Simon also cautioned that there’s a need for human guidance of AI to ensure that the technology can be properly stewarded, managed, and fixed when it breaks. “There is a downside to these tools and layers, in that they rapidly also become very complicated to understand,” he explains. “ When things break, you are at a loss to understand why specifically. That’s also going to occur with AI and it is going to be even harder to figure out when it breaks.” (Want to learn more about this dynamic through a science fiction lens? Simon recommends Isaac Asimov’s Foundation series, in which the workings of advanced technology were guarded with religious levels of secrecy.)
In other words, too much automation without a human hand will lead to poorly understood AI that breaks and can’t be fixed or improved properly – and that’s why, at minimum, it doesn’t threaten human creativity. (Yet.)
And the human role as creator of the technology is always the most crucial one.

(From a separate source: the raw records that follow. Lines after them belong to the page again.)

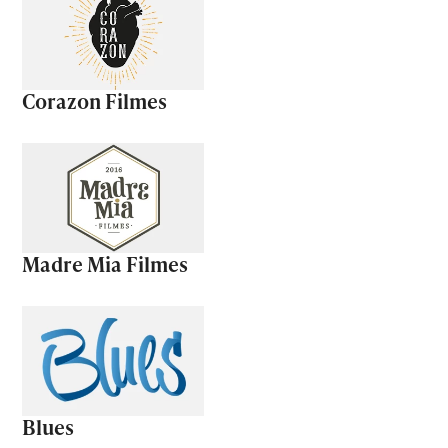
Corazon Filmes
Madre Mia Filmes
Blues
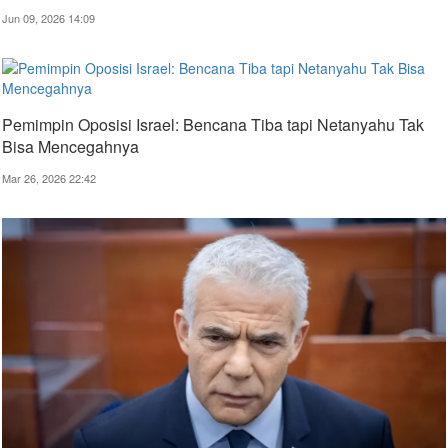
Jun 09, 2026 14:09
Pemimpin Oposisi Israel: Bencana Tiba tapi Netanyahu Tak
Bisa Mencegahnya
Mar 26, 2026 22:42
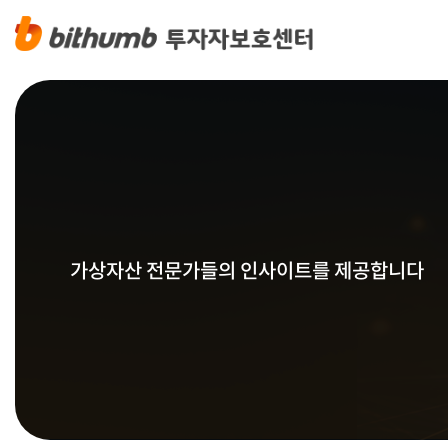
가상자산 전문가들의 인사이트를 제공합니다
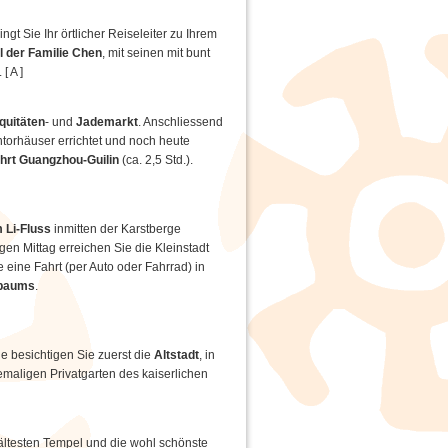
t Sie Ihr örtlicher Reiseleiter zu Ihrem
 der Familie Chen
, mit seinen mit bunt
[ A ]
quitäten
- und
Jademarkt
. Anschliessend
ontorhäuser errichtet und noch heute
hrt Guangzhou-Guilin
(ca. 2,5 Std.).
m Li-Fluss
inmitten der Karstberge
gen Mittag erreichen Sie die Kleinstadt
eine Fahrt (per Auto oder Fahrrad) in
baums
.
e besichtigen Sie zuerst die
Altstadt
, in
emaligen Privatgarten des kaiserlichen
ältesten Tempel und die wohl schönste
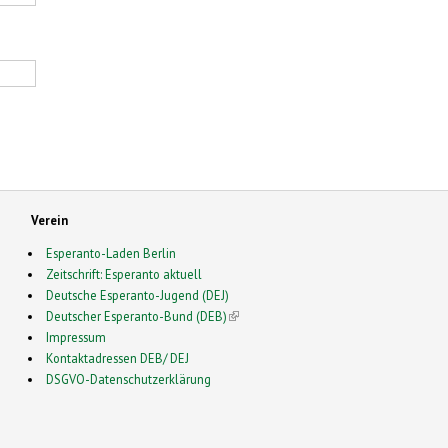
Verein
Esperanto-Laden Berlin
Zeitschrift: Esperanto aktuell
Deutsche Esperanto-Jugend (DEJ)
Deutscher Esperanto-Bund (DEB)
(link is external)
Impressum
Kontaktadressen DEB/ DEJ
DSGVO-Datenschutzerklärung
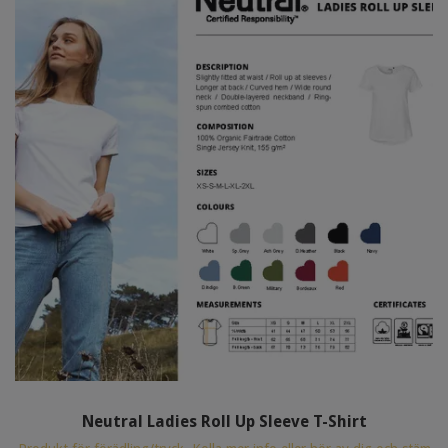
Neutral Ladies Roll Up Sleeve T-Shirt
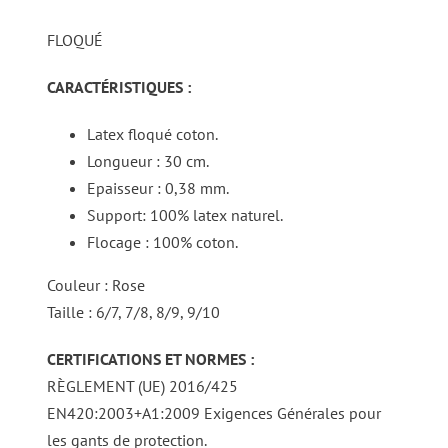
FLOQUÉ
CARACTÉRISTIQUES :
Latex floqué coton.
Longueur : 30 cm.
Epaisseur : 0,38 mm.
Support: 100% latex naturel.
Flocage : 100% coton.
Couleur : Rose
Taille : 6/7, 7/8, 8/9, 9/10
CERTIFICATIONS ET NORMES :
RÈGLEMENT (UE) 2016/425
EN420:2003+A1:2009 Exigences Générales pour
les gants de protection.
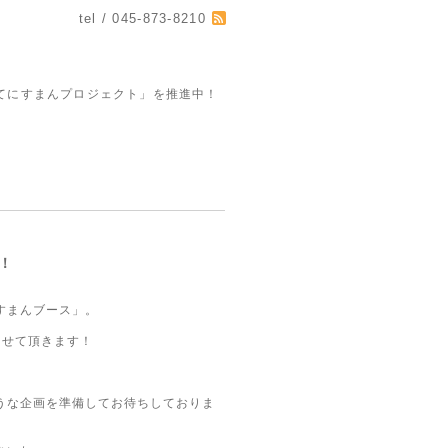
tel / 045-873-8210
てにすまんプロジェクト」を推進中！
！
すまんブース」。
させて頂きます！
うな企画を準備してお待ちしておりま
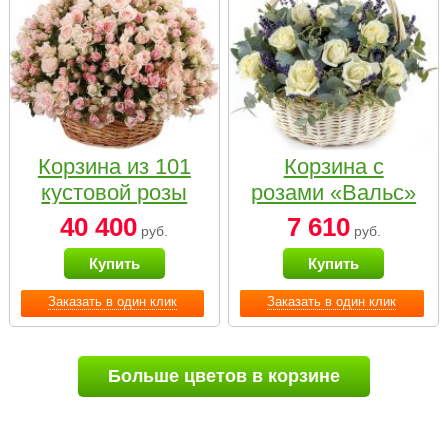
Корзина из 101
Корзина с
кустовой розы
розами «Вальс»
нежных тонов
40 400
7 610
руб.
руб.
Купить
Купить
Заказать в один клик
Заказать в один клик
Больше цветов в корзине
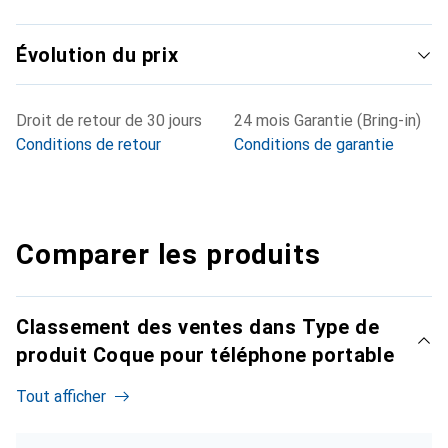
Évolution du prix
Droit de retour de 30 jours
24 mois Garantie (Bring-in)
Conditions de retour
Conditions de garantie
Comparer les produits
Classement des ventes dans Type de
produit Coque pour téléphone portable
Tout afficher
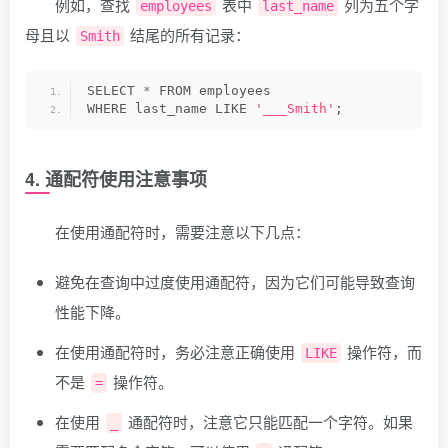
例如，查找
表中
列为五个字
employees
last_name
母且以
结尾的所有记录：
Smith
SELECT 
*
 FROM employees
WHERE last_name LIKE 
'___Smith'
;
4. 通配符使用注意事项
在使用通配符时，需要注意以下几点：
避免在查询中过度使用通配符，因为它们可能导致查询
性能下降。
在使用通配符时，务必注意正确使用
操作符，而
LIKE
不是
操作符。
=
在使用
通配符时，注意它只能匹配一个字符。如果
_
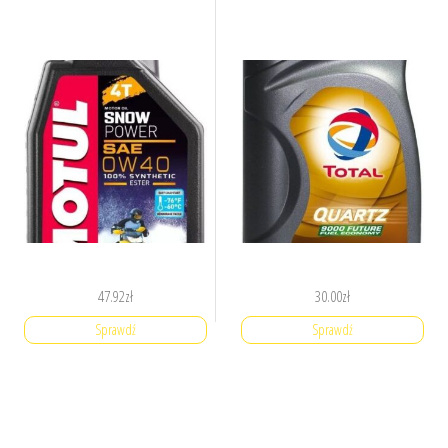
47.92
zł
30.00
zł
Sprawdź
Sprawdź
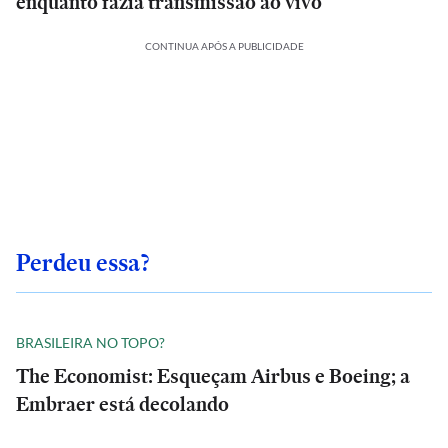
enquanto fazia transmissão ao vivo
CONTINUA APÓS A PUBLICIDADE
Perdeu essa?
BRASILEIRA NO TOPO?
The Economist: Esqueçam Airbus e Boeing; a
Embraer está decolando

That’s a perspective that was being explored years before brand marketers were writing fake Super Bowl ads with chat bots. “Bots are a portrait of us. They model a narrow slice of human behavior the same way that a photograph can be said to be a portrait of a person. And we don’t ever worry that a photograph will be so realistic that we’d mistake it for human,” playwright and technologist Kat Mustatea said in a 2018 TED talk called What is the value of art in an age of thinking machines? “While we’re overwhelmed because the poetry generated by a bot seems expressive, we miss the fact that the bot is made by humans,” Mustatea explained. “The poems it generates are artifacts. But it’s the bot itself that’s the work of art: a piece of software we’ve created to act in our own image, a kind of puppet that performs for us.”
The human creator, in Mustatea’s analogy, is that of the puppetmaster. And that doesn’t just preserve a role for human creativity; arguably, it elevates it.
To go back to the example of using AI to enhance the world of food and dining, recently tech executive Sean Linehan posted a Twitter thread about an experiment using OpenAI’s ChatGPT to design the recipes for a dinner party. The recipe creation was a lot more detailed than IBM Watson’s capabilities a decade ago, which goes to show just how fast generative AI has advanced in such a short time. But what was most striking was the final photo in the thread, of the participants in the experiment sitting around the dinner table with their creations. AI might have supercharged the recipe creation, but the end result was powered by human creativity – and community.